Look only forward, constantly forward, where the skies are clear, and dream of happiness! Look forward—no, turn not backward your glance, for the horizon darkens in your rear; misfortune is closely following upon your track! You see it not, you only look forward and still you smile.
It draws nearer and nearer, this black cloud of evil. It is the ravens, the booty-scenting ravens who are following you!
Look forward, dream yourselves happy, and smile yet. What would it help you to look back! You cannot escape the calamity.
Nearer and nearer, with a wild cry, rush these ravens of misfortune; the air already bears detached sounds to Anna’s ears.
She trembles. It is as if her boding soul scented the approaching evil. Pressing her child closer to her bosom, she gives her husband her hand.
The horses are attached to the sledge, and the soldiers leave the public house. All is ready for the train to go on over the boundary. The postilions draw the rein! Now a wild cry of “Halt! halt!”
The soldiers bear up, the postilions halt!
“Forward! forward!” shrieks Prince Ulrich, in mortal anguish.
“Halt! in the name of the empress!” cried an officer who came rushing past upon a foaming steed, and he handed to the commander of the escort an open writing, furnished with the imperial seal.

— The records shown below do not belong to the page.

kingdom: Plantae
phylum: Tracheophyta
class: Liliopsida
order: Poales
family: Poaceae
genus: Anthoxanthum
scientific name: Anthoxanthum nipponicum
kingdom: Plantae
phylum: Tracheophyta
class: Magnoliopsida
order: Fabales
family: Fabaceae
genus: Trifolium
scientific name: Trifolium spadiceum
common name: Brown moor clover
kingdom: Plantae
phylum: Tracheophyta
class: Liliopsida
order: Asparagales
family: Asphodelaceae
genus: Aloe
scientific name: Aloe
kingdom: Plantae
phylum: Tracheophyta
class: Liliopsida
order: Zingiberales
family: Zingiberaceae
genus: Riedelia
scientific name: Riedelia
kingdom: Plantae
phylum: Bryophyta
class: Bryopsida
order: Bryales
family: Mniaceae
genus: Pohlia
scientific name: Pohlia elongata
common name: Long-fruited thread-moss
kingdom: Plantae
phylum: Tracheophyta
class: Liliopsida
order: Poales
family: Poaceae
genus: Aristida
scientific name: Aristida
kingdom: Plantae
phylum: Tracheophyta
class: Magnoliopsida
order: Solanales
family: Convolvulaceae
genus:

The commander turned to the postilions.
“To the right about, toward Riga!” ordered he, and then, turning to the trembling princely pair, he said: “In the name of the empress, you are my prisoners! I am directed to conduct you to the citadel of Riga!”
With a loud groan, Anna sinks into the arms of her husband. He consoles her with the most soothing and affectionate words; he has thought, sorrow, only for her—he feels not for himself, but only for her.
For a moment Anna was overpowered by this unexpected horror; then she calmly rose erect, and pressed her son more closely to her bosom.
“We are all lost,” whispered she, “prisoners forever! Poor child—poor, unhappy husband!”
“Despair not,” said Prince Ulrich, “all may yet turn out well! Who knows how soon aid may reach us!”
Anna lightly shook her head, and thinking of the last words of her friend, she murmured low: “Punishment passes, but love remains!”
The new empress, Elizabeth, had rewarded and punished, and with that thought she had finished her imperial labors and forever dismissed all her difficulties.